--- TASK ITEM ---
Repeat each line unchanged, from the line with "What is the total" to the line with "What is the label", including both of those lines.

____ MATERIAL FOR THIS TASK

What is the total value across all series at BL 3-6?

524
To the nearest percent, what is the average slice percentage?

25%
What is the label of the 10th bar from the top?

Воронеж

________
____ MATERIAL FOR THIS TASK

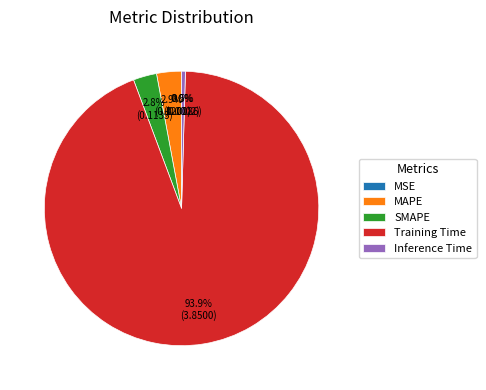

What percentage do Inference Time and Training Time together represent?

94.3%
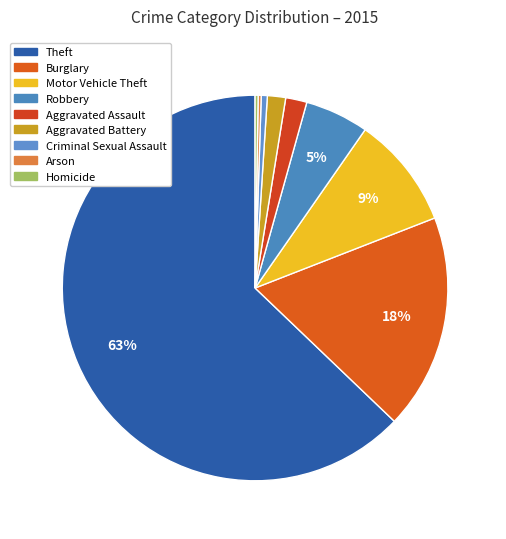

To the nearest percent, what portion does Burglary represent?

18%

________

--- ANSWER FOR THIS EXERCISE ---
What is the total value across all series at BL 3-6?

524
To the nearest percent, what is the average slice percentage?

25%
What is the label of the 10th bar from the top?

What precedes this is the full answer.